Needless to say, HBAR being Hedera’s native token, the launch of new apps means a growing demand for the token, which helps explain its steadily increasing price over time.

Speed, Scalability… and Centralization

And there’s a reason apps, users, and even large enterprises are choosing Hedera over other potential platforms: scalability. Hedera is significantly more scalable than many of its rivals, and the main reason for this is that it doesn’t use a blockchain, but rather a hashgraph.

As summarized in its white paper, “Hedera’s hashgraph consensus algorithm provides near-perfect efficiency in bandwidth utilization and as a result can process hundreds of thousands of transactions per second into a single fragment.” Basically, the fundamental difference between a blockchain and Hedera’s hashgraph is that the latter does not discard valid blocks that are created at the same time or time as the only block that ends up being added to the chain.

More simply, Hedera’s different approach to reaching consensus allows it to process many more transactions per second than many other blockchains and at a fraction of the cost. This is why apps that were recently launched on Hedera have been quick to gain traction, with SaucerSwap boasting a confirmation time of just eight seconds, for example (unlike Ethereum-based Uniswap, which takes around 27 seconds).

However, such speed comes at a cost, and for some, Hedera remains a centralized platform. In fact, such allegations have followed the platform since its launch in 2019, and there are a number of basic reasons for this.

First, Hedera has only 28 nodes, with these nodes being the members of her board of directors.

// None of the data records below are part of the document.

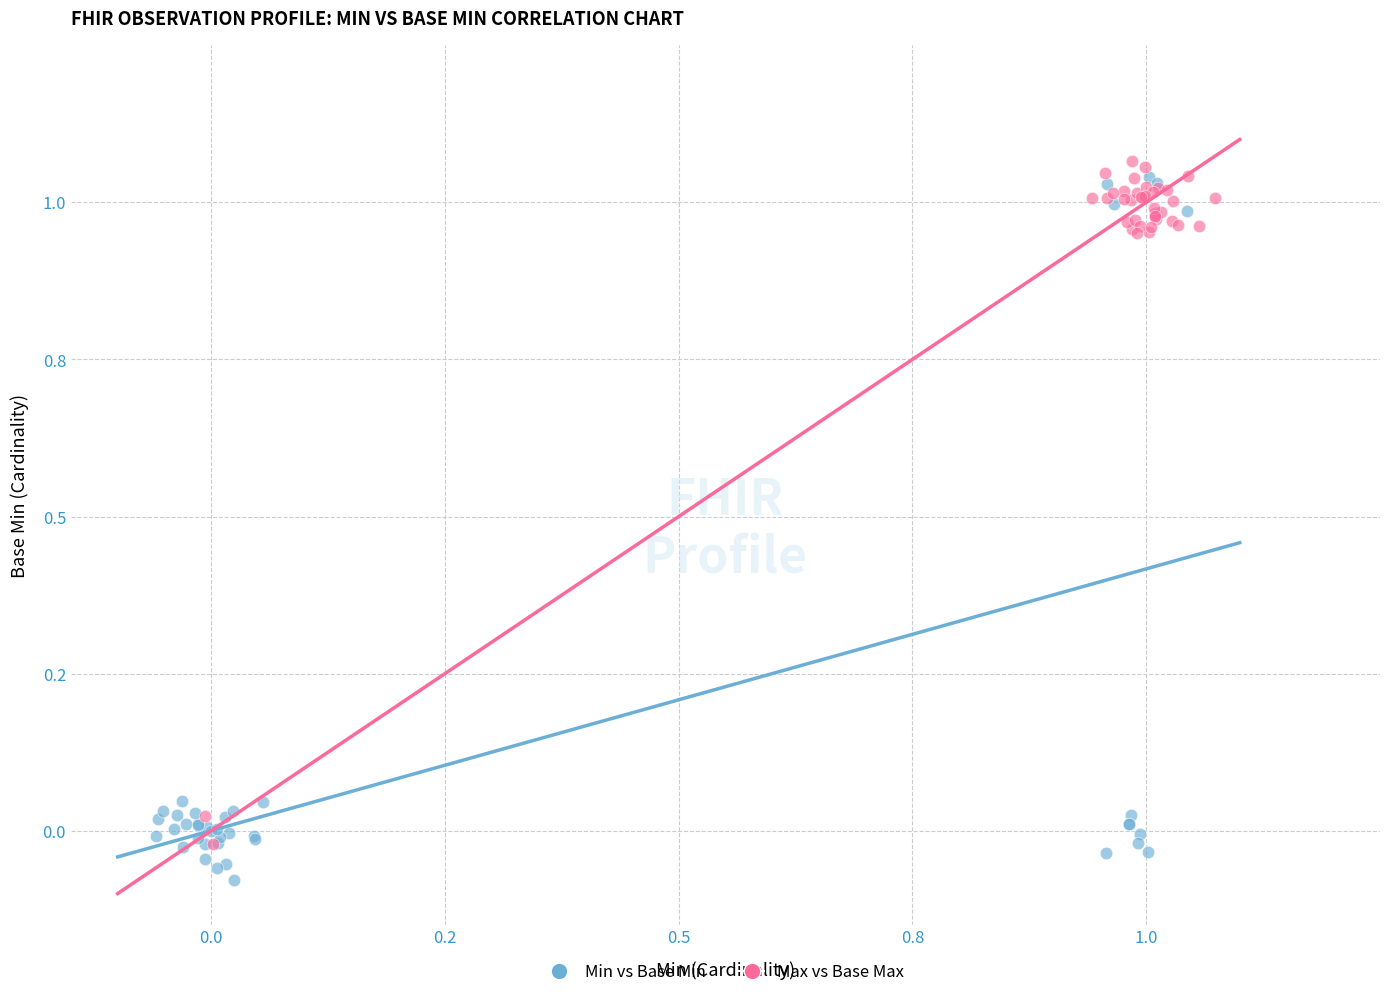

Which series reaches the minimum Y coordinate?

Min vs Base Min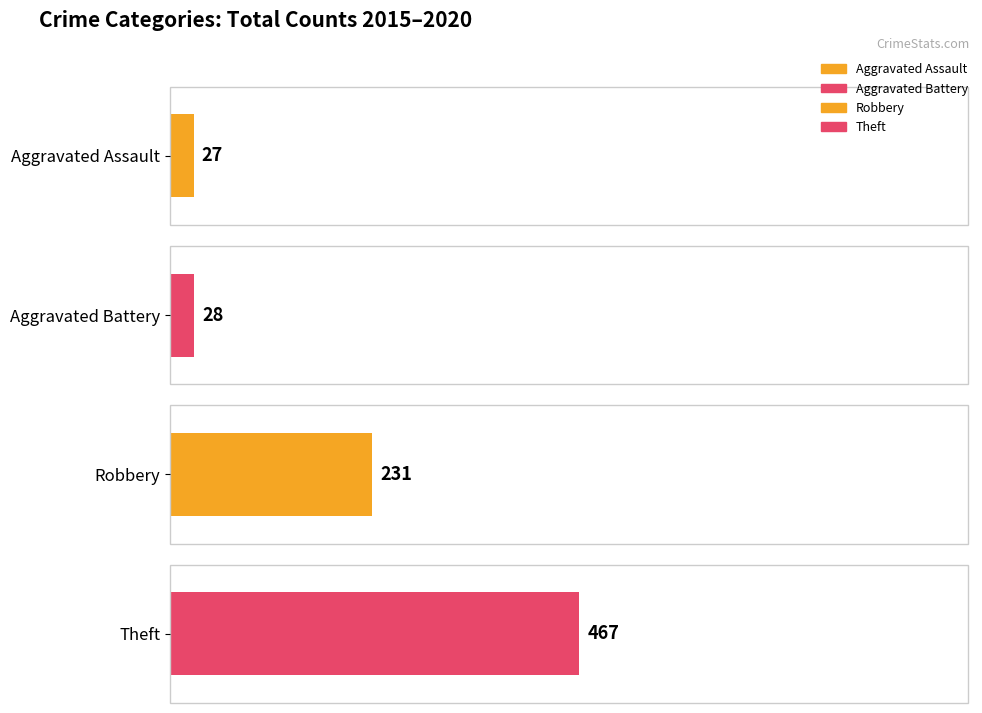

Which series has the largest total across all categories?

Theft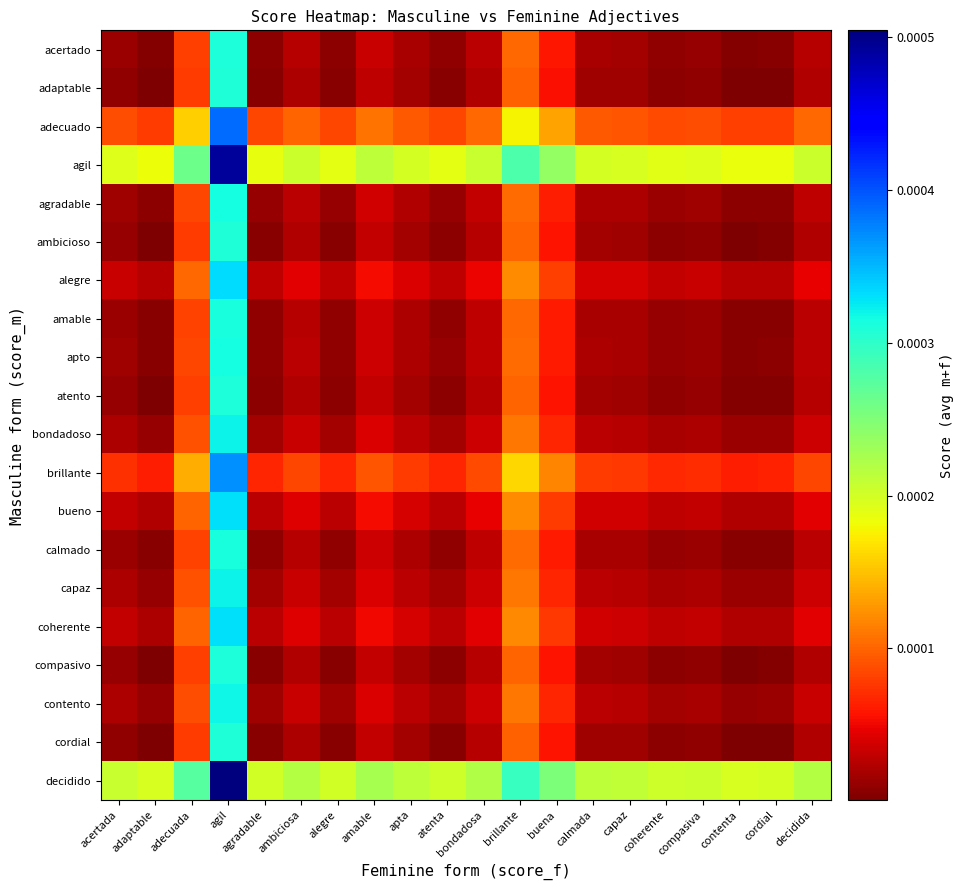

Which category has the highest value across all series?

agil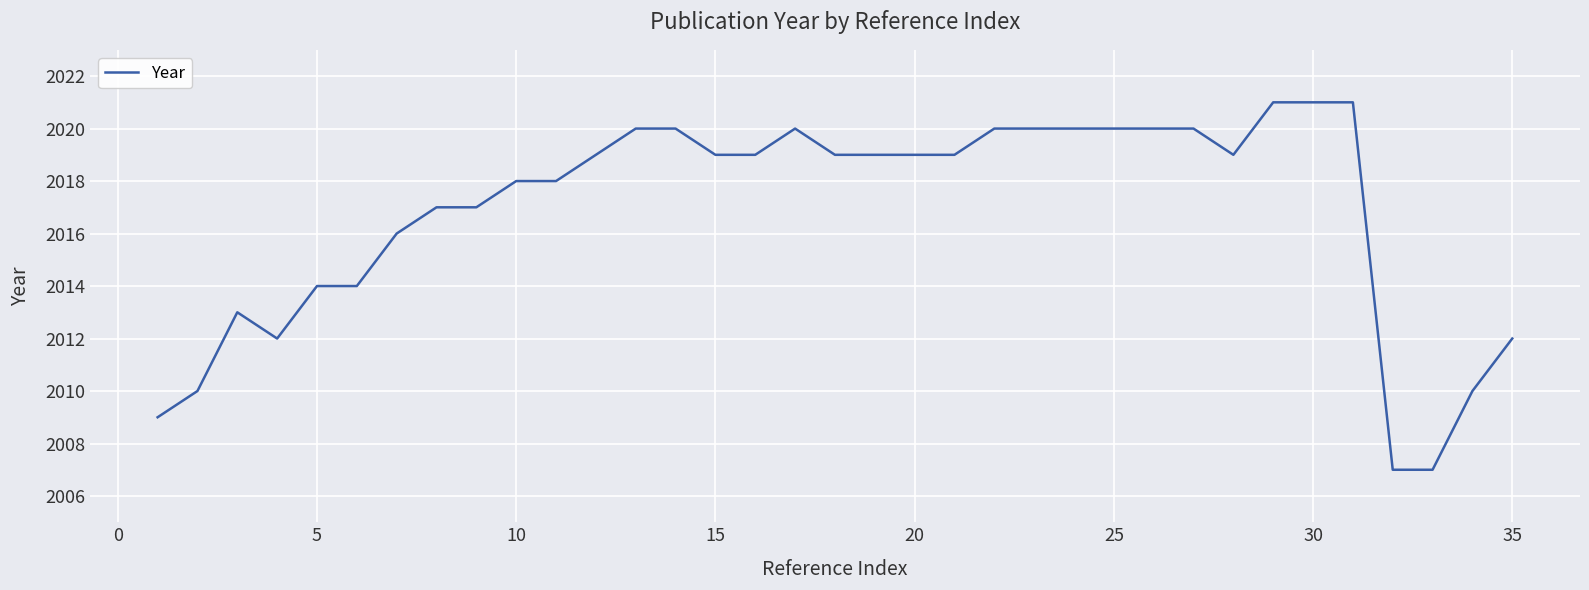

What is the minimum value shown in the chart?

2007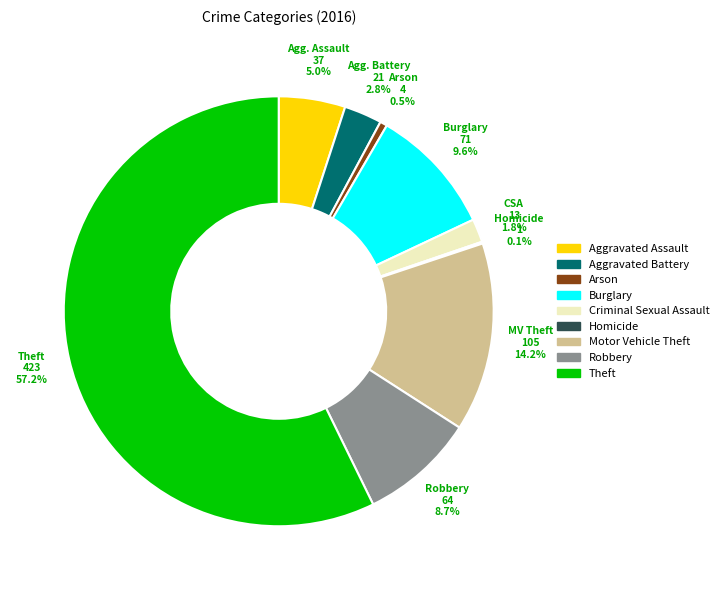

To the nearest percent, what percentage of the pie is Burglary?

10%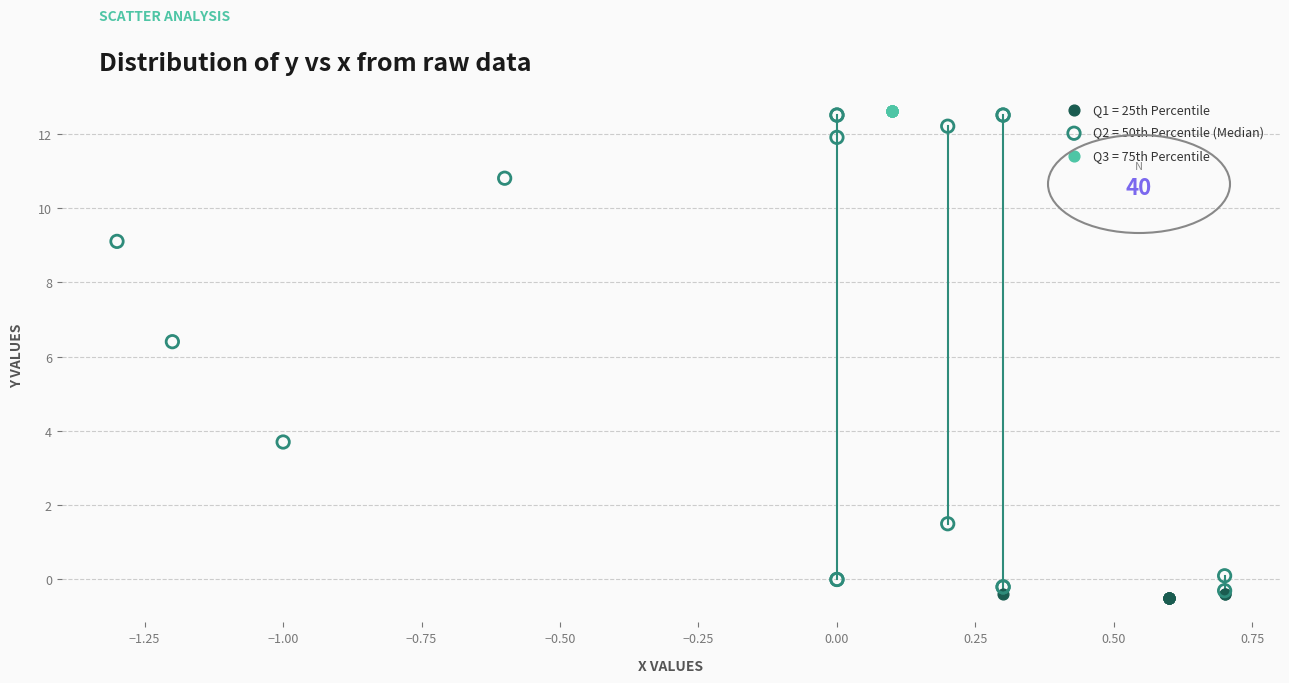

Which series reaches the minimum Y coordinate?

Q1 = 25th Percentile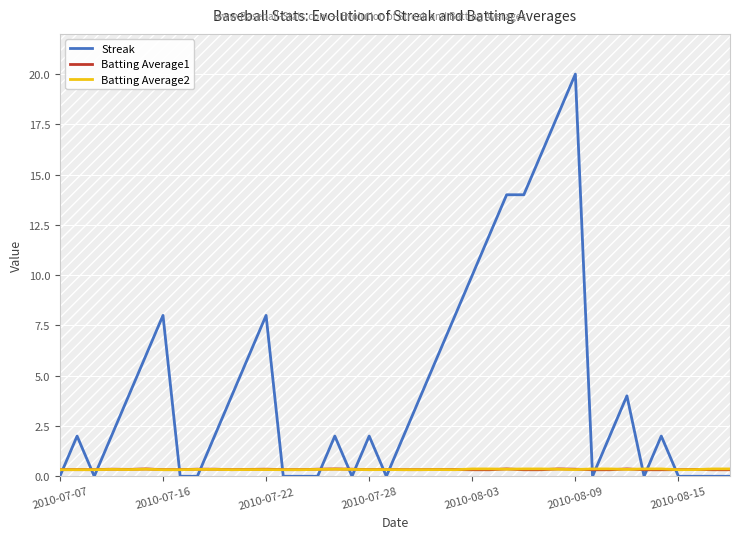

What is the sum of all Batting Average1 values?

13.5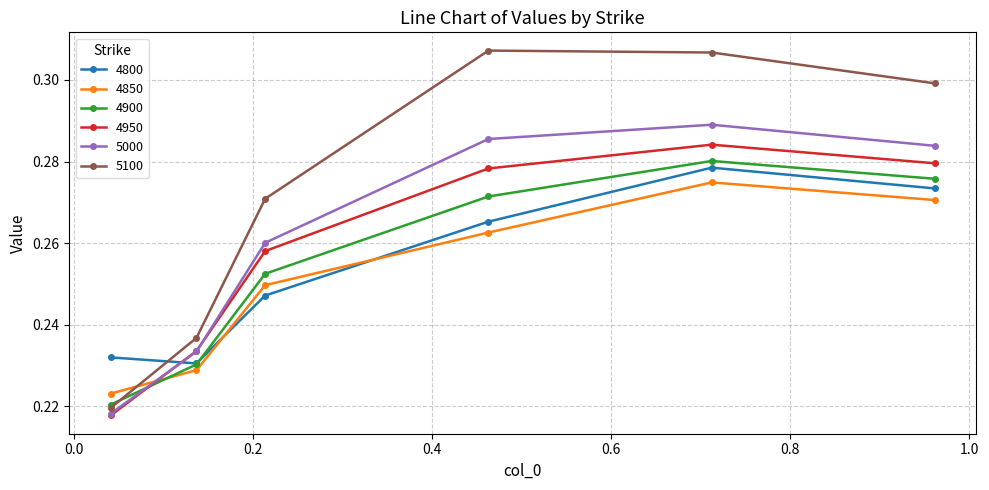

Does the chart have visible grid lines?

Yes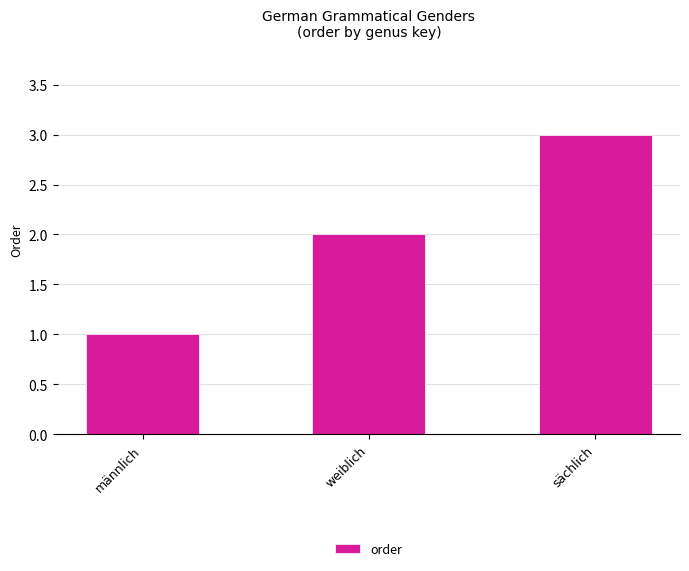

Reading right to left, list all the values displayed in this chart.

sächlich=3	weiblich=2	männlich=1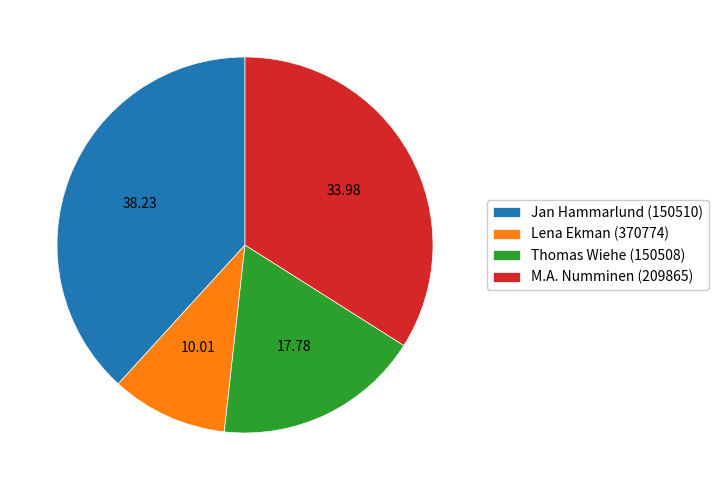

Combined, do Lena Ekman (370774) and Thomas Wiehe (150508) account for over 50%?

No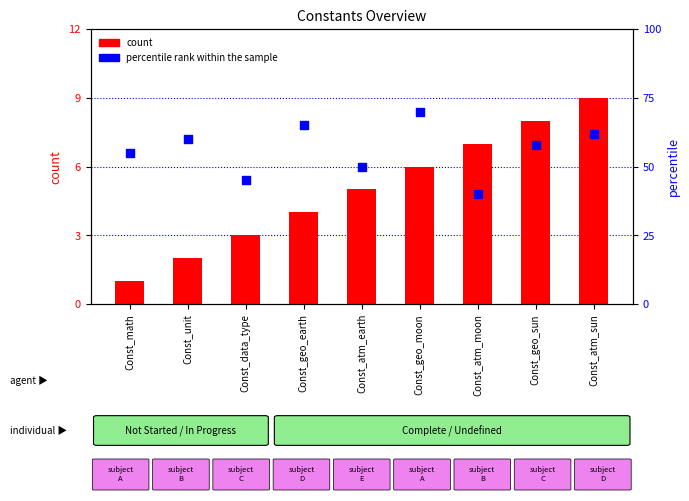

What is the total value across all series at Const_geo_earth?

69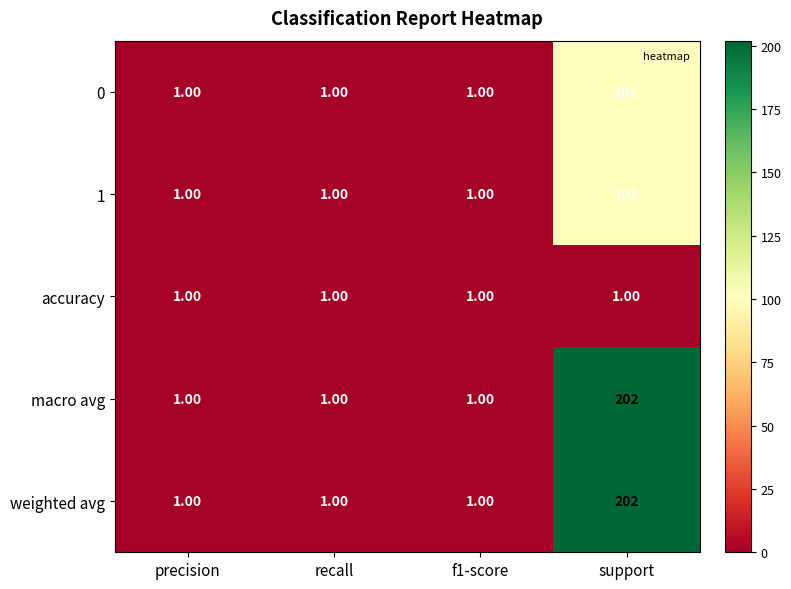

At how many categories does at least one series exceed 125?

1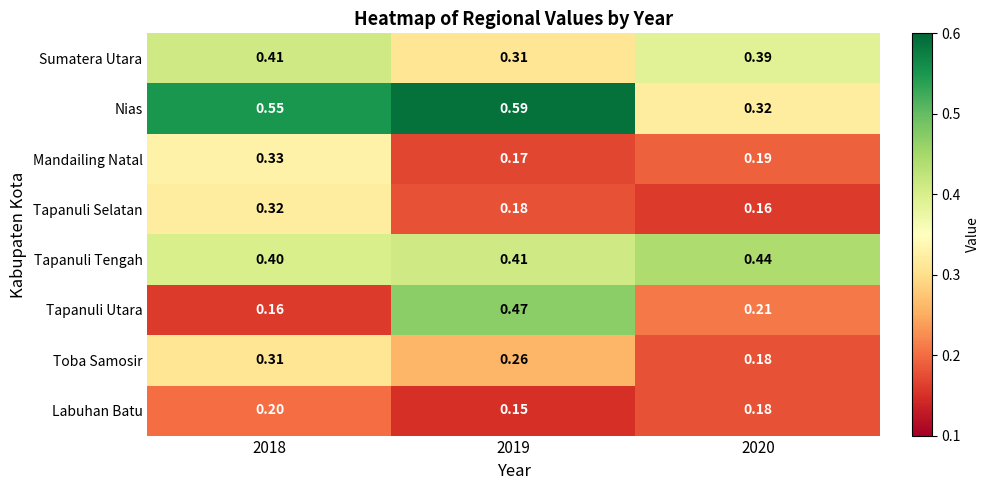

At 2019, list the series in order from smallest to largest.

Labuhan Batu, Mandailing Natal, Tapanuli Selatan, Toba Samosir, Sumatera Utara, Tapanuli Tengah, Tapanuli Utara, Nias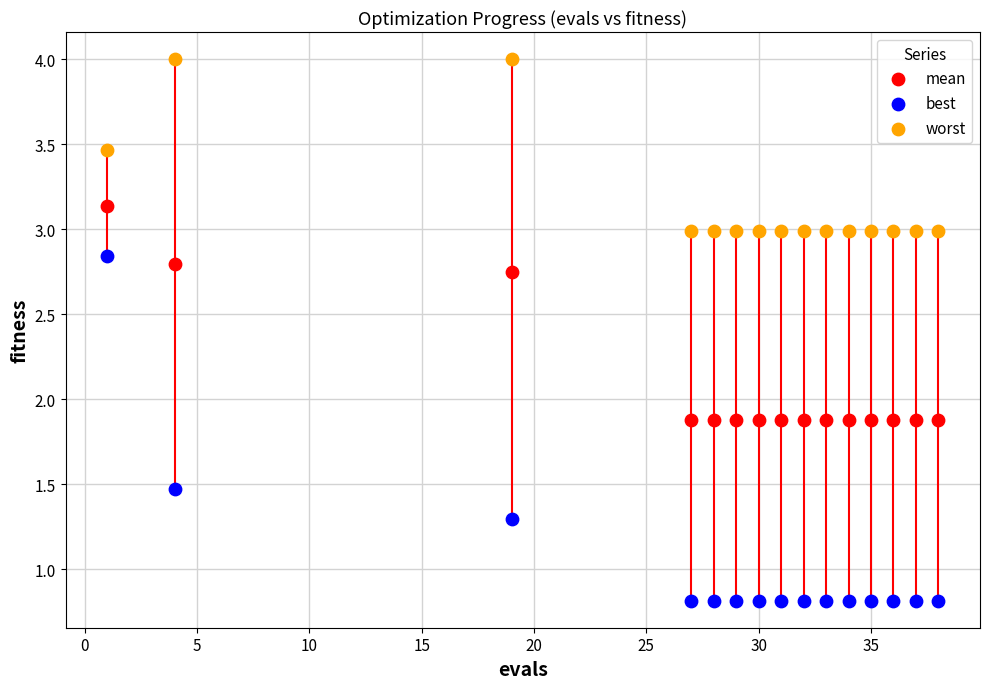

Which series reaches the maximum Y coordinate?

worst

Second, Hedera has almost made a new commitment to never afford to undergo a divisive hard fork, with its white paper stating, “Hedera’s technical and legal controls ensure that the platform does not fork into a competing platform and cryptocurrency.” This could probably attract more companies to use it, but it implies a certain degree of closure to difference and, probably, to innovation.

However, such doubts do not prevent Hedera from having a very good 2023. And with its extremely low energy consumption coming at a time when interest in ESG investing is only growing, it could end up being one of the fastest-growing platforms (and coins) of 2023, if not beyond.